We were writing, at first, brief little bios, and when we got enough we would expand those into full-blown articles, something between a feature and an obituary. Meanwhile, the other teams were all funneling their reporting to a writer or two or three who would then shape that into a comprehensive daily story.

We knew when we started on Monday that we’d have two blank pages in the Sunday paper to fill with biographies of the lost and the missing. I was probably responsible for the bios of six or so of the victims. But when you got a story like the one about this young couple, which was so poignant, you went to an editor and said, “Hey, I have something that should run the next day,” and you’d stop for a minute and write something for the front page.

Q: The Seattle Times submitted its Pulitzer Prize entry in the name of the entire staff, rather than trying to call attention to individual reporters. Why was that the paper’s approach?

A: I think it was a good move to have the entire staff named. We have so many good people who might not have had a byline. Like the tremendous researchers, whom I can’t say enough good things about — they are the ones who dug up these phone numbers. All the people in production, page design, copyediting. The graphic artists were tremendous. The photographers.

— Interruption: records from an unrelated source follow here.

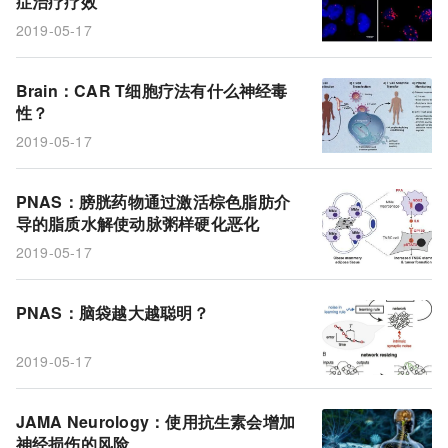
症治疗疗效
脑袋
大小
膀胱药物
棕色脂肪脂质水解
2019-05-17
抗癌化合物
Brain：CAR T细胞疗法有什么神经毒
性？
2019-05-17
PNAS：膀胱药物通过激活棕色脂肪介
导的脂质水解使动脉粥样硬化恶化
2019-05-17
PNAS：脑袋越大越聪明？
2019-05-17
JAMA Neurology：使用抗生素会增加
神经损伤的风险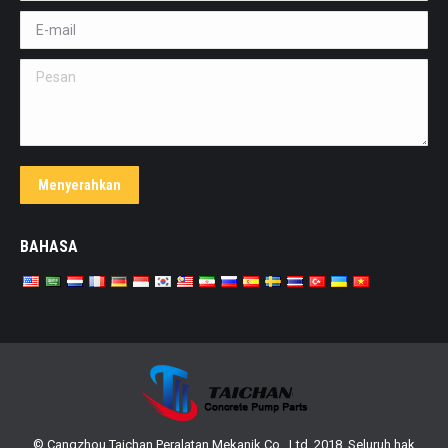
E-mail *
Pesan
Menyerahkan
BAHASA
© Cangzhou Taichan Peralatan Mekanik Co., Ltd. 2018. Seluruh hak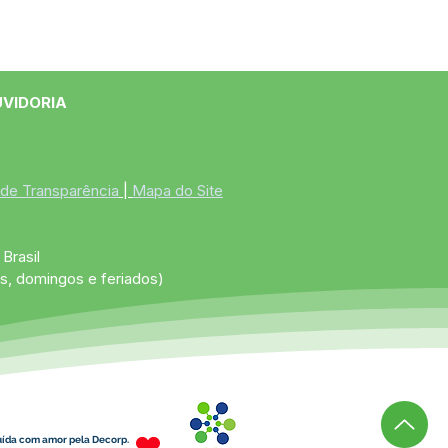
UVIDORIA
 de Transparência
 | 
Mapa do Site
Brasil
s, domingos e feriados)
uída com amor pela Decorp.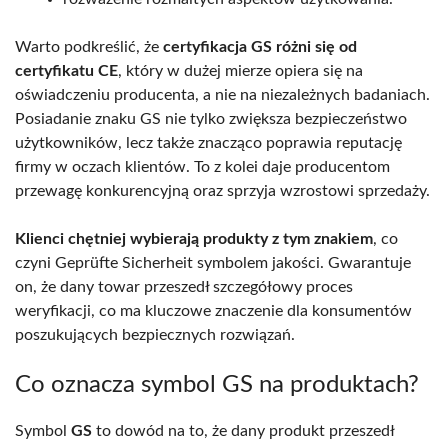
Warto podkreślić, że
certyfikacja GS różni się od
certyfikatu CE
, który w dużej mierze opiera się na
oświadczeniu producenta, a nie na niezależnych badaniach.
Posiadanie znaku GS nie tylko zwiększa bezpieczeństwo
użytkowników, lecz także znacząco poprawia reputację
firmy w oczach klientów. To z kolei daje producentom
przewagę konkurencyjną oraz sprzyja wzrostowi sprzedaży.
Klienci chętniej wybierają produkty z tym znakiem
, co
czyni Geprüfte Sicherheit symbolem jakości. Gwarantuje
on, że dany towar przeszedł szczegółowy proces
weryfikacji, co ma kluczowe znaczenie dla konsumentów
poszukujących bezpiecznych rozwiązań.
Co oznacza symbol GS na produktach?
Symbol
GS
to dowód na to, że dany produkt przeszedł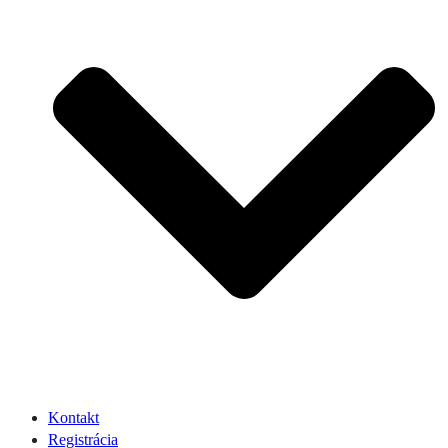
Kontakt
Registrácia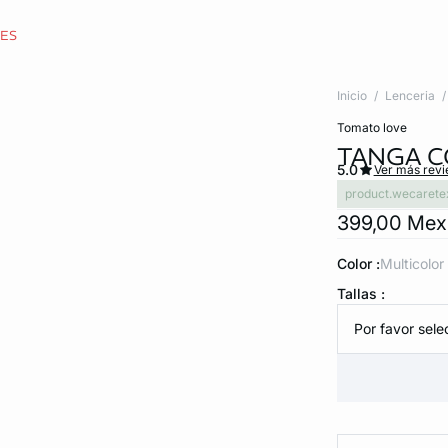
CES
Inicio
Lenceria
tomato love
TANGA C
5.0
Ver más rev
product.wecarete
399,00 Me
Color :
multicolor
Tallas :
Por favor selec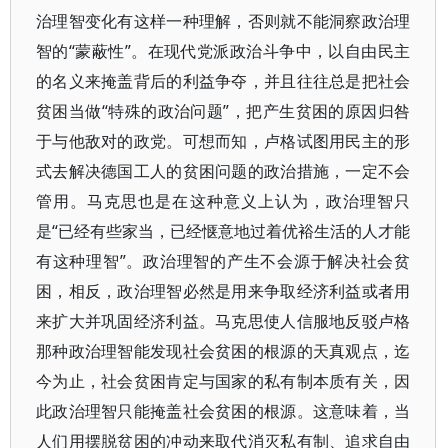
治理智变化有这样一种理解，否则就不能洞察政治理
智的“蒙蔽性”。在现代党派政治斗争中，以自由民主
的名义来掩盖背后的利益争夺，并且往往总是把社会
贫困当做“特殊的政治问题”，把产生贫困的原因归咎
于与他敌对的政党。可想而知，卢格试图用民主的形
式去解决德国工人的贫困问题的政治措施，一定不会
管用。马克思也是在这种意义上认为，政治理智只
是“已经有些家当，已经惬意地过着优裕生活的人才能
有这种理智”。政治理智的产生不会源于解决社会贫
困，相反，政治理智必然是用来争取经济利益或者用
来扩大并巩固经济利益。马克思使人信服地反驳卢格
那种政治理智能发现社会贫困的根源的天真观点，迄
今为止，社会贫困肯定与国家的私有制本质有关，因
此政治理智只能掩盖社会贫困的根源。这意味着，当
人们用摆脱贫困的冲动来取代消灭私有制、追求自由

But here is a better answer: It’s a common practice at The Seattle Times that when we have these really big breaking news stories, they are bylined “by The Seattle Times staff,” and the many reporters who contributed are named below. The chief writers are named ahead of them or right after them. We have a tradition of sharing credit in these big endeavors, because that’s what they are.

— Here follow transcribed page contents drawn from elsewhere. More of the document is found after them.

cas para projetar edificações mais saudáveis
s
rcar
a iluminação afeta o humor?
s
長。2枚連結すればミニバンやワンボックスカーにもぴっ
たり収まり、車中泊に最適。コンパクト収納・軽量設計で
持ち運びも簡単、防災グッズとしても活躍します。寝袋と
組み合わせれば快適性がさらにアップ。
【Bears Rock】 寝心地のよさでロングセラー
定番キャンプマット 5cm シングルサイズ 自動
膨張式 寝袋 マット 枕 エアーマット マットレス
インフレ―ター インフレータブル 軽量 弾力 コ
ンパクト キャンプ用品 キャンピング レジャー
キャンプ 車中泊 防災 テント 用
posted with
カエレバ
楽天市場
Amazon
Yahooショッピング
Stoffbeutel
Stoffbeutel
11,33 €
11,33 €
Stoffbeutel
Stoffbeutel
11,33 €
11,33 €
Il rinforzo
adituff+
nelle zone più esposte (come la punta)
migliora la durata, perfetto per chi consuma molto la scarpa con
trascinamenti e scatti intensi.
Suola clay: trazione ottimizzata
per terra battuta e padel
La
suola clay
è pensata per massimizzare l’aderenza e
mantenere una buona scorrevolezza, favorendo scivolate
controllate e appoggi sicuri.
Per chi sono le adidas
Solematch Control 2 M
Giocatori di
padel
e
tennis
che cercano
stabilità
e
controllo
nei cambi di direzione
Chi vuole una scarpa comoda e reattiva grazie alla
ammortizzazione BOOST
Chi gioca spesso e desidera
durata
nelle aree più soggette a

As to the Pulitzer Prize, I think that so many of my colleagues are deserving. It’s great for a regional paper like The Seattle Times that is struggling to survive in this environment to show that it’s capable of winning yet another Pulitzer. That’s something I’m terribly proud of. It’s no secret that Seattle is a great place, and because of that we attract tremendous talent who want to live and work in the area and work for the very smart editors of the Seattle Times.

What I want to say above all is that the Times quickly appreciated the severity of the story and smartly deployed most of the newsroom, from graphic designers to investigative reporters. Teams hunkered down on the accountability aspect and science of the slide; on the community as it bravely grappled with enormous loss; and on telling stories about the lives of the lost. Every day those teams rolled out individual stories and components for overarching dailies — with an emphasis on digital-first publishing.